27À travers leur exemple, l’invention de soi se présente comme un travail d’appropriation du langage pour énoncer son expérience dans une langue propre. S’énonçant ainsi dans une langue qui lui est propre, le soi fait retour sur son expérience, mais aussi sur les circonstances qui l’ont vue naître. Par conséquent, il recueille également l’expérience d’autrui et s’ouvre ainsi à une exigence éthique qui lui intime d’en tenir compte sans la dénaturer, d’en préserver la singularité. La langue propre où s’énonce le soi est ainsi une langue qui refuse toute forme de manipulation des consciences, pour laisser à son tour advenir le tu. En d’autres termes, l’invention de soi dans le langage conduit à penser que l’identité se forme au travers d’un dialogue.
Notes de bas de page
1 Benveniste É., « De la subjectivité dans le langage », Problèmes de linguistique générale, t. I, Paris, Gallimard, 1966, p. 259-260.
2 Ibid., p. 262.
3 Ibid., p. 263.
4 Ricœur P., Soi-même comme un autre, Paris, Le Seuil, coll. « Points », 1990, p. 137.
5 Ibid., p. 33.
6 Celan P., « Allocution de Brême », Le Méridien et autres proses, trad. J. Launay, Paris, Le Seuil, 2002, p. 58.
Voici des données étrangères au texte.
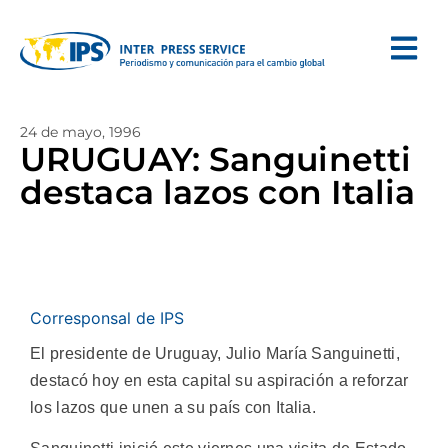
24 de mayo, 1996
URUGUAY: Sanguinetti
destaca lazos con Italia
Corresponsal de IPS
El presidente de Uruguay, Julio María Sanguinetti,
destacó hoy en esta capital su aspiración a reforzar
los lazos que unen a su país con Italia.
7 Celan P., « Le Méridien », Le Méridien, op. cit., p. 74.
8 Ibid., p. 76.
9 Kertesz I., Le Refus, trad. N. Zaremba-Huzsvai et C. Zaremba, Arles, Actes Sud, 2001, p. 88-89.
10 « Elle, la langue, demeura non perdue, oui, malgré tout. Mais elle devait à présent traverser ses propres absences de réponse, traverser un terrible mutisme, traverser les mille ténèbres de paroles porteuses de mort. » (Celan P., « Allocution de Brême », op. cit., p. 56.)
11 Ibid., p. 90.
12 Kertesz I., « Eurêka ! », L’Holocauste comme culture, trad. N. Zaremba-Huzsvai et C. Zaremba, Arles, Actes Sud, 2009, p. 256.
13 Kertesz I., « La langue exilée », L’Holocauste comme culture, op. cit., p. 221.
14 Celan P., « Allocution de Brême », op. cit., p. 57.
15 Celan P., « La poésie ne s’impose plus, elle s’expose », Le Méridien, op. cit., p. 51.
16 Celan P., « Le Méridien », op. cit., p. 74.
17 Ibid., p. 76-77.
18 Benveniste É., « De la subjectivité dans le langage », op. cit., p. 260.